Drohnenvektorprojektion und Drift

Problem

A drone starts at the origin, is intended to move in the direction of $\langle 3, 4 \rangle$, but actually ends at $P = (5, 0)$; find how far it traveled along the intended path and how far it drifted off course.

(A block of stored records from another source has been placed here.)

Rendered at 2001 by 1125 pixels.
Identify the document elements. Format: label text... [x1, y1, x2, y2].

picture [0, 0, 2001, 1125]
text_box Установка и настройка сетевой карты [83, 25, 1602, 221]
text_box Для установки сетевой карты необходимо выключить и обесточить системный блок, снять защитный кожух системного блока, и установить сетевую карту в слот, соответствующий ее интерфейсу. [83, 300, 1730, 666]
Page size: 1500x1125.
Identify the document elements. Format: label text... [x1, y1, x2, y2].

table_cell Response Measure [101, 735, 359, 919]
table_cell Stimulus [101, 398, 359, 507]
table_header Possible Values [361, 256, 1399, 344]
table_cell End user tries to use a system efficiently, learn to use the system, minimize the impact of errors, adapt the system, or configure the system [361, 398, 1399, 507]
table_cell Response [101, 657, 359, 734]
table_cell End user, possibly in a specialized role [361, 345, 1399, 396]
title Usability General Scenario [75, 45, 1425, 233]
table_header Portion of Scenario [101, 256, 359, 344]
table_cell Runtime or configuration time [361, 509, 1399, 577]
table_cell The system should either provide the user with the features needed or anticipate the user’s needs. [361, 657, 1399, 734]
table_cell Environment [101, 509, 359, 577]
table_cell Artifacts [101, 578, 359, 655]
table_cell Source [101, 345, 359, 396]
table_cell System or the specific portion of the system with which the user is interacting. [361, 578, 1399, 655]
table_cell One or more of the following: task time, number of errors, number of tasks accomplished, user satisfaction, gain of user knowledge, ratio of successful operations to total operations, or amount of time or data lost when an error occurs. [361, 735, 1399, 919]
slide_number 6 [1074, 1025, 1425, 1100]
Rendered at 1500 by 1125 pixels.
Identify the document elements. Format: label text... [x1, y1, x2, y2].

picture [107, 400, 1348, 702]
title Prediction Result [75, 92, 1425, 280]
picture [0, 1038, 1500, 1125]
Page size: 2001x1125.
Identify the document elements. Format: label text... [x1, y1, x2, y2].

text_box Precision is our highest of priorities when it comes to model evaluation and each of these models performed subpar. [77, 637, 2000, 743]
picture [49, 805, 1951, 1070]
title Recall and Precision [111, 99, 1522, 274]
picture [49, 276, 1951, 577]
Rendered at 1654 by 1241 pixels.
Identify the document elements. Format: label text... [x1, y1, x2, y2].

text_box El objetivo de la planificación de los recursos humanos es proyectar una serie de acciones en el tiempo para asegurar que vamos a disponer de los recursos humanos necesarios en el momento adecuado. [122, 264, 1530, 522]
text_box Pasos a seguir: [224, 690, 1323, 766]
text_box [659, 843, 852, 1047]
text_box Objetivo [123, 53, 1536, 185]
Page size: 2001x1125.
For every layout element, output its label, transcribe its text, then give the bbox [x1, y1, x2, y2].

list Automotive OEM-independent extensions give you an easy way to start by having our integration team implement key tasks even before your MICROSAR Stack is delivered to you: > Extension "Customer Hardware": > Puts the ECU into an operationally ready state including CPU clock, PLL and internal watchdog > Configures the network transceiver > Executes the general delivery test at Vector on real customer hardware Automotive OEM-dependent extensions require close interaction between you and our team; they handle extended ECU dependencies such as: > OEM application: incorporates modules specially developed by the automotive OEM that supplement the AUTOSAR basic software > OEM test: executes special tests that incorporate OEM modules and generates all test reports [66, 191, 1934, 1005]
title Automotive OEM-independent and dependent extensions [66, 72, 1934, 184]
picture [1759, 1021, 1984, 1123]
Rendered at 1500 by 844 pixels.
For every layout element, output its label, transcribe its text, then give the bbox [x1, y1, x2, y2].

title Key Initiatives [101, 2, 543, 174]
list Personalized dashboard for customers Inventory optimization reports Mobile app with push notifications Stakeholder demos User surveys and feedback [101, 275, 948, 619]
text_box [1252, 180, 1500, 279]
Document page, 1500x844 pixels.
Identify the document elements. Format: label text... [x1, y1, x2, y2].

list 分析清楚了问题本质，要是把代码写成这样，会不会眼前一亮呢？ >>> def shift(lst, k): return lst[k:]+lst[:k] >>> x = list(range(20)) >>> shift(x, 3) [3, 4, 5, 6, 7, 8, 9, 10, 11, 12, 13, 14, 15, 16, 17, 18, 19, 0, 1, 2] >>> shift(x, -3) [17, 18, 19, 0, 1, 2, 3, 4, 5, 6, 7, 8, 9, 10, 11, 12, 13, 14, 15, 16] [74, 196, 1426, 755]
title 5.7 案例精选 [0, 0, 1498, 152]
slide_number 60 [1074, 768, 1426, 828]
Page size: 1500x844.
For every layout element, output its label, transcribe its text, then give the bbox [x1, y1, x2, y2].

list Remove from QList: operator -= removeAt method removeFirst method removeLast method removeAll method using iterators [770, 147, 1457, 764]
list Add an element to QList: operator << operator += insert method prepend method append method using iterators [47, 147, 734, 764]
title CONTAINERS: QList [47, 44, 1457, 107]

Step 1: Compute the scalar projection onto the direction vector

Let $D = \langle 3, 4 \rangle$ and $P = \langle 5, 0 \rangle$. The dot product is

$$P \cdot D = 5 \cdot 3 + 0 \cdot 4 = 15.$$

The magnitude of $D$ is

$$|D| = \sqrt{3^2 + 4^2} = 5.$$

So the scalar projection of $P$ onto $D$ is

$$\dfrac{P \cdot D}{|D|} = \dfrac{15}{5} = 3.$$

Step 2: Find the perpendicular drift

The drone's total displacement from the origin to $P$ has length

$$|P| = \sqrt{5^2 + 0^2} = 5.$$

Using the Pythagorean theorem with the along-path distance $3$ and the total distance $5$, the drift is

$$\sqrt{5^2 - 3^2} = \sqrt{16} = 4.$$

Answer

The drone traveled $3$ units along its intended path and drifted $4$ units off course.